TED TALK COP: Imagine a world where every single human has-
PERP: Okay I’ll talk, please just stop!
Eve: Wrong hole!
Adam: Sorry, it’s my first time. How do U know it’s the wrong hole? No one has done this before, it’s just us two you know
Yes, I’m a slob, but I’m a sanitary slob. Underneath all the clutter it’s actually clean.
We’re gonna catapult that guy into next Tuesday!
Pedant: Actually…
[pedant being being hurled across the sky via trebuchet]
Women who say giving birth is painful, obviously never watched YouTube with a 7 year old.
My eldest nephew is on the spectrum, and his one-liners are iconic.
My mom told him, “I’m disappointed in you.”
He looked at her and replied, “Well, let’s hope you get over that feeling by tomorrow.”
That was 5 days ago. She has yet to provide a proper reply LMFAO
Person 1: You should do Yoga.
Person 2: Why would I ever do that little green guy from Star Wars? He’s not sexy at all.
Person 3: She means the picnic basket stealing bear, idiot.
I’m a low maintenance girlfriend. Just bring me a bouquet of cats.
Actually officer, if you factor in the earth’s rotation, we were all speeding
[At bar]
Me: As a joke, I’m gonna pee my pants
Wife: Seriously? You’re a married man now
M: Right…sorry. I’m gonna pee “our” pants#BT140
Today is my favorite holiday of all. Happy I swear this top fit two weeks ago! to all who celebrate
turkey? Nope. I haven’t seen a turkey
[at White Castle]
clerk: can I get your name
me: Carly
clerk: Carla?
me: Carly
clerk: Carleen?
me: no, Carly, like Carly Rae Jepsen[5 minutes later]
clerk: Ray Jepsen, order’s up!
ME: hey did u get my letter?
HER: No
ME: weird, my carrier penguin should’ve made it by now
HER: You mean carrier pigeon?
ME: lol what
When someone tells you “you don’t even know the half of it,” like it or not you’re about to hear the whole of it.
Wife: I just want a honest opinion of my outfit
Me *signing her up to a rap battle* and you’ll get one
OMG I’M SO OLD AND OUT OF TOUCH WITH POP MUSIC WHAT SONG DOES BREXIT SING
I’ve got a bee in my bonnet, ants in my pants, and a meeting with an exterminator at noon tomorrow
This time last night, there was a spider so big in my bathroom it put me under a glass on a postcard and carried me out.
People out there are trying to contact the dead and you’re telling me you can’t text back?

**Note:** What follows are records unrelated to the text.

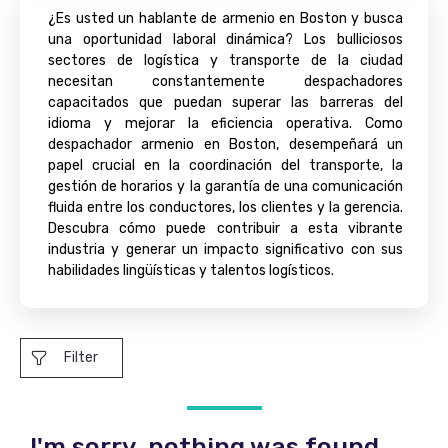
¿Es usted un hablante de armenio en Boston y busca
una oportunidad laboral dinámica? Los bulliciosos
sectores de logística y transporte de la ciudad
necesitan constantemente despachadores
capacitados que puedan superar las barreras del
idioma y mejorar la eficiencia operativa. Como
despachador armenio en Boston, desempeñará un
papel crucial en la coordinación del transporte, la
gestión de horarios y la garantía de una comunicación
fluida entre los conductores, los clientes y la gerencia.
Descubra cómo puede contribuir a esta vibrante
industria y generar un impacto significativo con sus
habilidades lingüísticas y talentos logísticos.
Filter
I'm sorry, nothing was found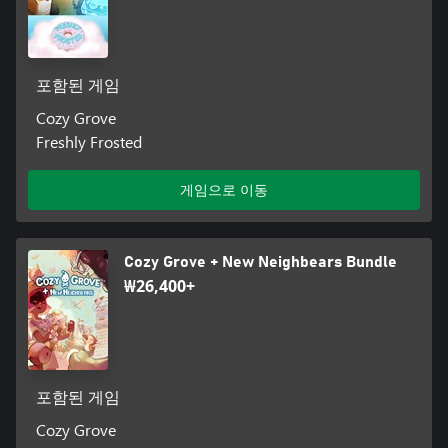
포함된 게임
Cozy Grove
Freshly Frosted
게임으로 이동
Cozy Grove + New Neighbears Bundle
₩26,400+
포함된 게임
Cozy Grove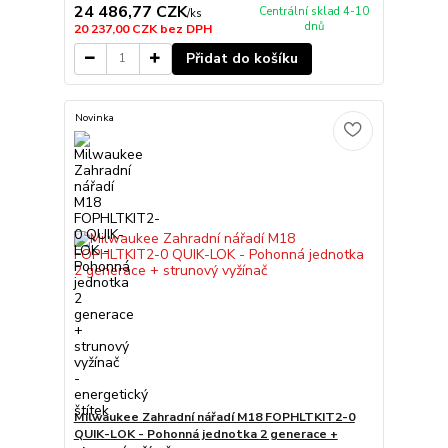
24 486,77 CZK
Centrální sklad 4-10
/
ks
dnů
20 237,00 CZK
bez DPH
Přidat do košíku
Novinka
Milwaukee Zahradní nářadí M18 FOPHLTKIT2-0
QUIK-LOK - Pohonná jednotka 2 generace +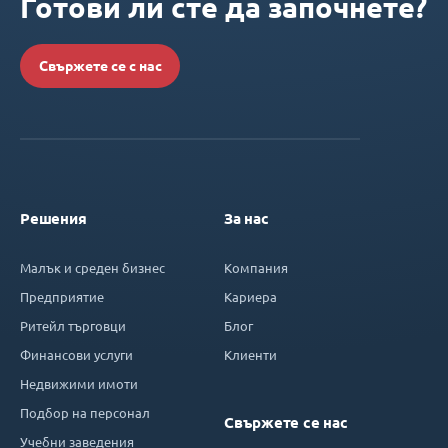
Готови ли сте да започнете?
Свържете се с нас
Решения
За нас
Малък и среден бизнес
Компания
Предприятие
Кариера
Ритейл търговци
Блог
Финансови услуги
Клиенти
Недвижими имоти
Подбор на персонал
Свържете се нас
Учебни заведения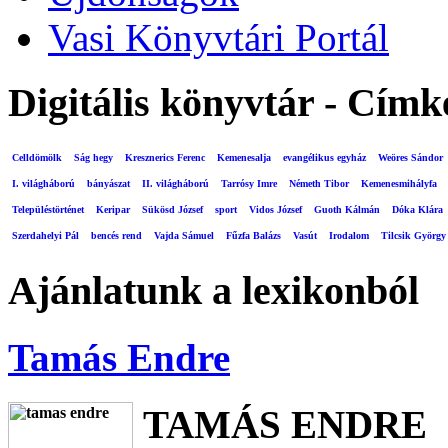
Vasi Könyvtári Portál
Digitális könyvtár - Címk
Celldömölk
Ság hegy
Kresznerics Ferenc
Kemenesalja
evangélikus egyház
Weöres Sándor
I. világháború
bányászat
II. világháború
Tarrósy Imre
Németh Tibor
Kemenesmihályfa
Településtörténet
Keripar
Sükösd József
sport
Vidos József
Guoth Kálmán
Dóka Klára
Szerdahelyi Pál
bencés rend
Vajda Sámuel
Fűzfa Balázs
Vasút
Irodalom
Tilcsik György
Ajánlatunk a lexikonból
Tamás Endre
TAMÁS ENDRE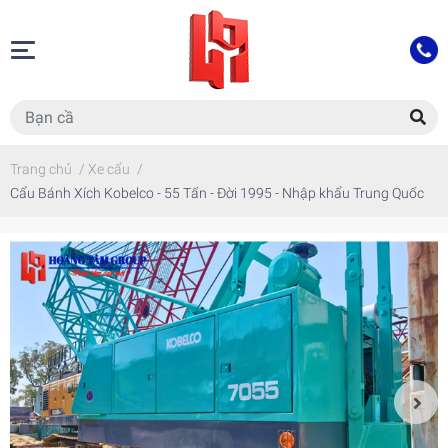
Trang chủ
/
Xe cẩu
/
Cẩu Bánh Xích Kobelco - 55 Tấn - Đời 1995 - Nhập khẩu Trung Quốc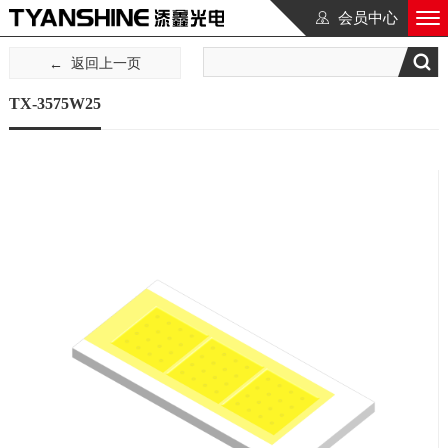
会员中心
返回上一页
TX-3575W25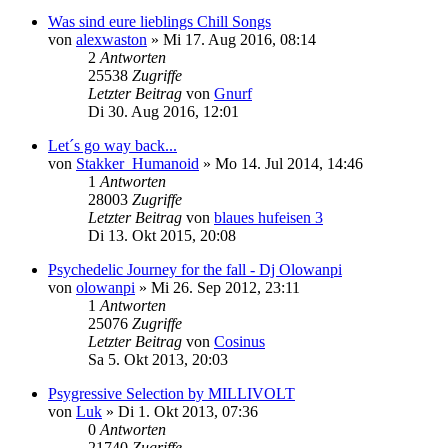
Was sind eure lieblings Chill Songs
von
alexwaston
»
Mi 17. Aug 2016, 08:14
2
Antworten
25538
Zugriffe
Letzter Beitrag
von
Gnurf
Di 30. Aug 2016, 12:01
Let´s go way back...
von
Stakker_Humanoid
»
Mo 14. Jul 2014, 14:46
1
Antworten
28003
Zugriffe
Letzter Beitrag
von
blaues hufeisen 3
Di 13. Okt 2015, 20:08
Psychedelic Journey for the fall - Dj Olowanpi
von
olowanpi
»
Mi 26. Sep 2012, 23:11
1
Antworten
25076
Zugriffe
Letzter Beitrag
von
Cosinus
Sa 5. Okt 2013, 20:03
Psygressive Selection by MILLIVOLT
von
Luk
»
Di 1. Okt 2013, 07:36
0
Antworten
21740
Zugriffe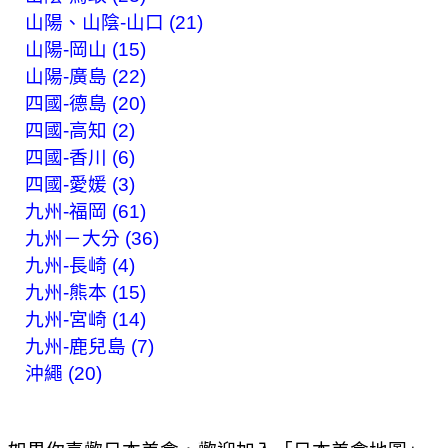
山陽、山陰-山口 (21)
山陽-岡山 (15)
山陽-廣島 (22)
四國-德島 (20)
四國-高知 (2)
四國-香川 (6)
四國-愛媛 (3)
九州-福岡 (61)
九州－大分 (36)
九州-長崎 (4)
九州-熊本 (15)
九州-宮崎 (14)
九州-鹿兒島 (7)
沖繩 (20)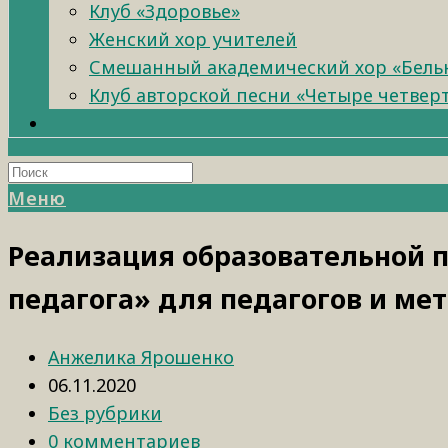
Клуб «Здоровье»
Женский хор учителей
Смешанный академический хор «Бель
Клуб авторской песни «Четыре четвер
Меню
Реализация образовательной 
педагога» для педагогов и ме
Анжелика Ярошенко
06.11.2020
Без рубрики
0 комментариев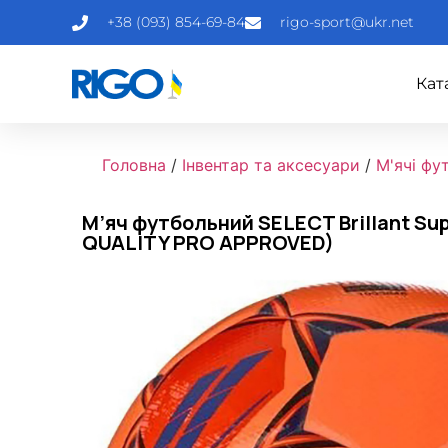
+38 (093) 854-69-84
rigo-sport@ukr.net
Кат
Головна
/
Інвентар та аксесуари
/
М'ячі фу
М’яч футбольний SELECT Brillant Sup
QUALITY PRO APPROVED)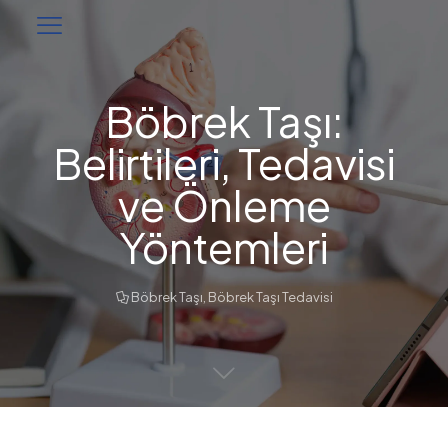
Böbrek Taşı:
Belirtileri, Tedavisi
ve Önleme
Yöntemleri
Böbrek Taşı
,
Böbrek Taşı Tedavisi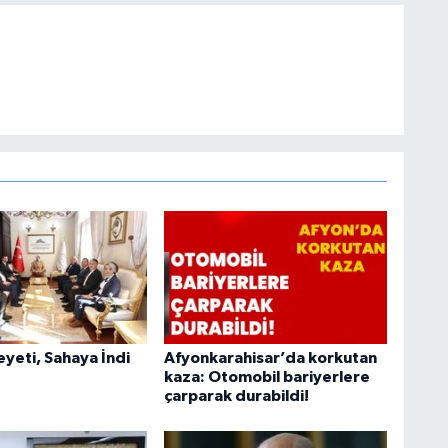
heyeti, Sahaya İndi
Afyonkarahisar’da korkutan
kaza: Otomobil bariyerlere
çarparak durabildi!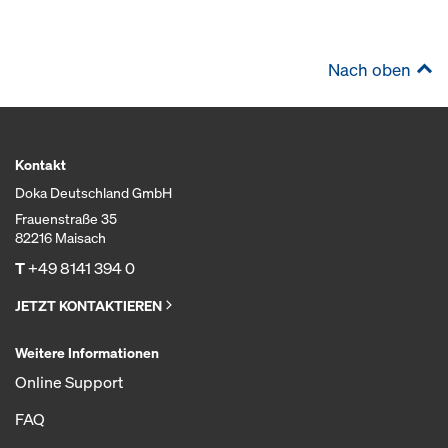
Nach oben
Kontakt
Doka Deutschland GmbH
Frauenstraße 35
82216 Maisach
T
+49 8141 394 0
JETZT KONTAKTIEREN
Weitere Informationen
Online Support
FAQ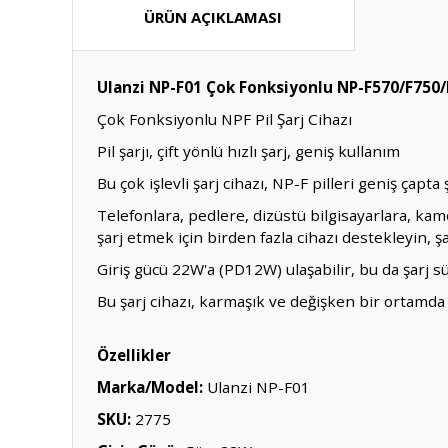
ÜRÜN AÇIKLAMASI
Ulanzi NP-F01 Çok Fonksiyonlu NP-F570/F750/F9
Çok Fonksiyonlu NPF Pil Şarj Cihazı
Pil şarjı, çift yönlü hızlı şarj, geniş kullanım
Bu çok işlevli şarj cihazı, NP-F pilleri geniş çapta 
Telefonlara, pedlere, dizüstü bilgisayarlara, kam
şarj etmek için birden fazla cihazı destekleyin, şa
Giriş gücü 22W'a (PD12W) ulaşabilir, bu da şarj sü
Bu şarj cihazı, karmaşık ve değişken bir ortamda 
Özellikler
Marka/Model:
Ulanzi NP-F01
SKU:
2775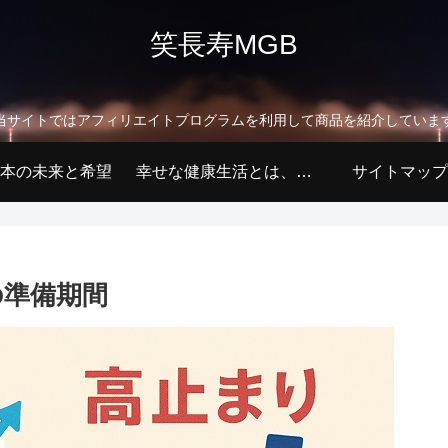
笑長寿MGB
当サイトではアフィリエイトプログラムを利用して商品を紹介していま
本の未来と希望
幸せな健康生活とは、何か!?
サイトマップ
場の準備期間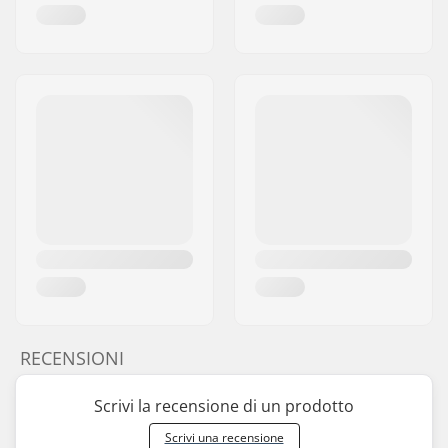
RECENSIONI
Scrivi la recensione di un prodotto
Scrivi una recensione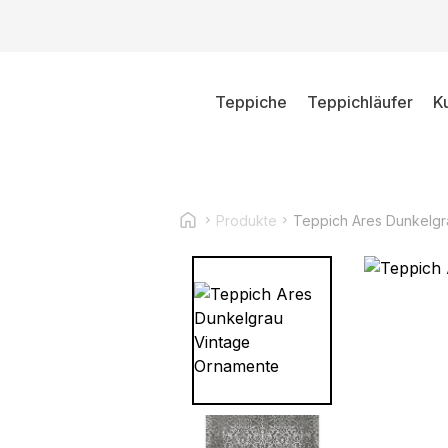
Teppiche
Teppichläufer
K
Produkte
Teppich Ares Dunkelgr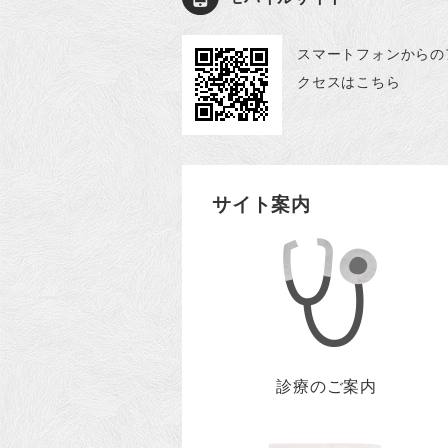
スマートフォンからの
クセスはこちら
サイト案内
診療のご案内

You know you’re the father of teen boys when a shoe print on the ceiling no longer fazes you.
How to impress your ex:
1. Get rich
2. Get more attractive
3. Get a tiger
4. Ride tiger everywhere in preparation for confrontation with ex
If a gym has 75 treadmills, 1 is being used, what do you do?
You go home because it’s your favorite one being used
Math is easy
i bet the first guy to say “smooth as a babies bottom” wasnt the most respected man in the community
Presidential election season; that special time every four years when we find out who we just really shouldn’t be friends with anymore.
me: *shaking fortune cookie* will i be smart one day?
Five Guys: thats a peanut.
DATE: I want someone that’s mysterious & really into nature
ME: [leaves]
Apparently drug dealers don’t take Kohl’s cash and they also carry guns, this is not going well.
I borrowed $20 from my 11-year-old and she mentioned something about interest. What the hell are they teaching kids in school these days?
I cannot believe all of these people are out!